Mi chiamo @matildedesantis__. La mia passione per il cibo nasce anche dalle esperienze in sala, dove ho imparato a osservare ogni dettaglio di un piatto e il modo in cui le persone lo vivono. Per me il cibo non è solo nutrimento: è linguaggio, memoria ed emozione. La mia prospettiva è personale: mangio con gli occhi, ma lascio sempre al piatto l’ultima parola.
Venerdì 27 marzo 2026 ho scoperto che non sempre serve aspettare la fine della cena per avvicinarsi al whisky. Questo grazie all’’esclusiva masterclass di miscelazione con guest shift aperta al pubblico al Bar Artemisia, che ha mostrato come il single malt possa essere servito anche all’aperitivo, tra cocktail e conversazioni in piedi, in un ambiente elegante come il bar dell’Hotel Savoy.

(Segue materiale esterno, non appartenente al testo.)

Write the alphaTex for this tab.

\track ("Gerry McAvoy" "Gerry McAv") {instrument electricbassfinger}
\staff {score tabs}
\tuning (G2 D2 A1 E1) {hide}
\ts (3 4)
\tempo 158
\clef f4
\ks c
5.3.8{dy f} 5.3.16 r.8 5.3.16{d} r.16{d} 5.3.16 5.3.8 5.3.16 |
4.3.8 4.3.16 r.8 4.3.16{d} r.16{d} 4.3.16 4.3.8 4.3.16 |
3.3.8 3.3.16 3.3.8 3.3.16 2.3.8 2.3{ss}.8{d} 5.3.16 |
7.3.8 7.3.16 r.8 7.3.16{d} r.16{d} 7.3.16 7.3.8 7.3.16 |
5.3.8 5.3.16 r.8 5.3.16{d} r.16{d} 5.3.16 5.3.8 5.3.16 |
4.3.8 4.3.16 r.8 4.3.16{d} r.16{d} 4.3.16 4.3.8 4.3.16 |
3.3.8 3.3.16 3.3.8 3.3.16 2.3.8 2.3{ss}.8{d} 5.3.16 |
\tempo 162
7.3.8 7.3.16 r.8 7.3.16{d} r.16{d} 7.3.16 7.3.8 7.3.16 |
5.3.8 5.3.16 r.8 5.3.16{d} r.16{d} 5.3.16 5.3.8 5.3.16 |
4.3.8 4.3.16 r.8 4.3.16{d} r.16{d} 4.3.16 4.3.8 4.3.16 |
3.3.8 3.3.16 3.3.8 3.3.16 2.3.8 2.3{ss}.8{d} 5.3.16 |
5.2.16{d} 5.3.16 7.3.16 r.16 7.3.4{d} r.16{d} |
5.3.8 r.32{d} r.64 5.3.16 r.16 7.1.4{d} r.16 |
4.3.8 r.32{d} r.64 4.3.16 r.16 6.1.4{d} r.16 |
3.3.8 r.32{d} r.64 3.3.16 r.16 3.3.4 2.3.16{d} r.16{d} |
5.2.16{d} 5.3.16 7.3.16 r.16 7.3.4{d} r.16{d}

L’inizio della serata è stato guidato da Daniele Cancellara, Bar Manager di Rasputin Firenze, e grande esperto di distillati. Dopo la spiegazione della storia e delle peculiarità del whisky, segue la degustazione di quattro referenze iconiche: il 15 YO, il 16 YO Aston Martin F1, il pluripremiato 18 YO e l’originale Fire & Cane. Tra note secche, profumate e leggermente speziate, il whisky racconta storie diverse, capace di far appassionare anche chi, come me, non ne è mai stato amante.
La serata prosegue con una guest shift: Federico Galli, Bar Manager dell’Artemisia, e Cesar Araujo, Bar Director del milanese Bob The Other Side. La drink list, preparata apposta per la serata, ha al centro il Glenfiddich whisky, proposto in cocktail che ne valorizzano corpo e aromi, mostrando che anche i cocktail più creativi possono rispettare la personalità del whisky.
“Con questa serata vogliamo dimostrare che un grande single malt può diventare il cuore di cocktail eleganti e contemporanei, capaci di parlare con semplicità e fascino anche a chi si avvicina per la prima volta al mondo del whisky.”

La serata al Bar Artemisia ha confermato che il whisky può essere molto più di una semplice dopocena: grazie alla spiegazione della storia e della filosofia di Daniele Cancellara, e alla reinterpretazione creativa dei cocktail di Federico Galli e Cesar Araujo, il distillato è riuscito ad avvicinare anche chi di solito si sente lontano da questo mondo, poco conosciuto e spesso meno familiare rispetto al vino.
Tra sapori bilanciati e abbinamenti originali, il whisky ha trovato il suo spazio anche tra bocche meno esperte, dimostrando che il whisky sia capace di sorprendere pur mantenendo il suo carattere unico.